Signed a deal for 2025 Ioniq 5 SEL. Below are the details,
Vehicle – 2025 Ioniq 5 SEL Term/Miles - 24 months/12,000 miles MSRP - $55,465 Residual - 0.6300 Money Factor - 0.00117 Including Taxes & Fees = $167
Please contact me if you want to replicate this deal. I will let the dealer contact you directly.
I just want to help the leasehackr community so I don’t expect any broker fees or any kind of monetary benefit.
In 2025, Hyundai stopped offering one-pay leases. I remember last year most one-pay deals used to be around $3,800 for SEL trim. This current deal, with monthly payments of $167 over 24 months, totals about $4,000 — which is just $200 more compare to one pay. So this is an amazing deal: you’re spreading the cost monthly instead of paying it all upfront, yet you’re still paying roughly the same as the old one-pay deals.
I heard that Hyundai discontinued the $1,000 Conquest Rebate. If true, Hyundai’s rebates are gradually decreasing, and I’m unsure when the Fed EV tax credit might end. So, I believe now is a good time to take advantage of EV deal.
Have 3 months left on my lease but worried about the incentives/inventory drying up especially with talk of the senate bill speeding up the 7500 fed incentive. Wonder if I should bite the bullet.
The EV tax credit bill has finally passed! If you’re planning to buy or lease an electric vehicle, act quickly before September 30th to take advantage of the $7,500 tax credit, especially for vehicles priced under $80,000.
My lease ends in 4 months (it is one-pay lease, ~$200 monthly). Dealer was offering $164 for a new lease (2025 SEL, 2yr/24k) this morning. I am thinking of waiting for another month or two so not to bring up the effective new lease payment to $200 (164 + 200x4 / 24).
You need to stay up to date with inventory, as everyone will be rushing to lease or buy EVs before September. Even dealers may start reducing their discounts, based on the stock/inventories. Just keep an eye and pull the trigger.
This is an amazing deal. I just wonder why these deals are only for 24 months. I was half-interested in a KIA EV6 when I got my Sportage HEV a few months ago, and when I looked into the lease for 36 months instead of 24 months, the price went up drastically. I just don’t like turning in a car so quickly. At my age, 2 years feels like 2 day!

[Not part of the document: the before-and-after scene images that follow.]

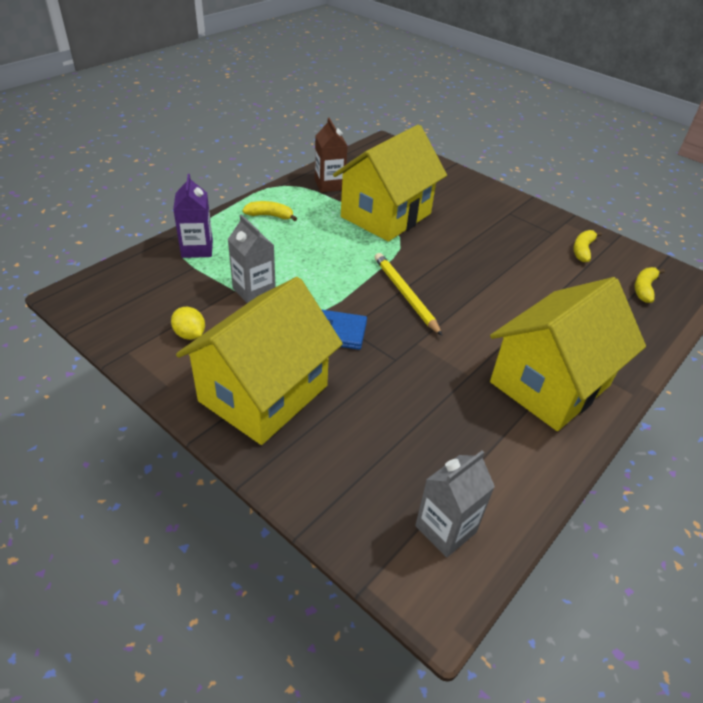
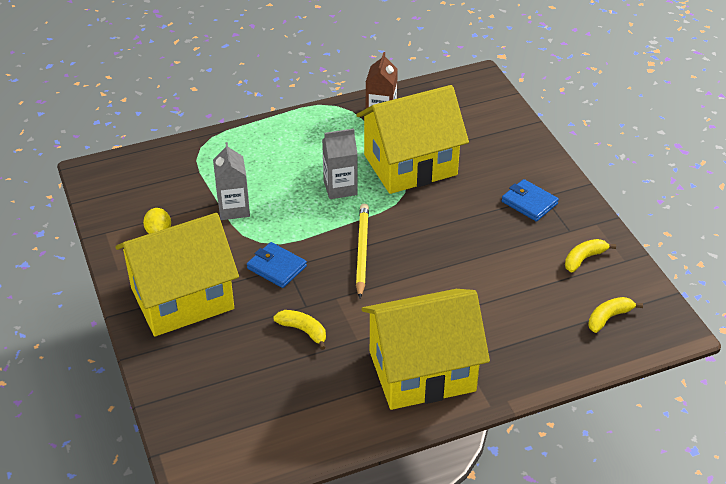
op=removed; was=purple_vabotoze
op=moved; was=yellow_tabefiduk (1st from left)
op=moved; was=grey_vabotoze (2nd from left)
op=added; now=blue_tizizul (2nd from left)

Totally agree the flat rebate affects the percentage, but that doesn’t explain how some 36-month quotes are 2x or even 3x the 24-month payment - at least from my experience when I’ve asked dealers in the past.
For example, on the Ioniq 5 SEL deal at $167/mo for 24 months, the actual depreciation and incentives suggest a fair 36-month deal should be around $280–290/mo, not $500+.
The only way it jumps that much is if residuals plummet, incentives vanish, or dealers manipulate the quote to push the shorter term.
The rebate being flat explains some difference — but not triple the payment. Am I missing something?
I have another question about the Hyundai Ioniq 5 SEL in general.
What accounts for the huge variation in MSRP? I noticed it ranges from $38,00 to about $58,000?
I assume this must have all of the bells and whistles to be listed on the high end of that.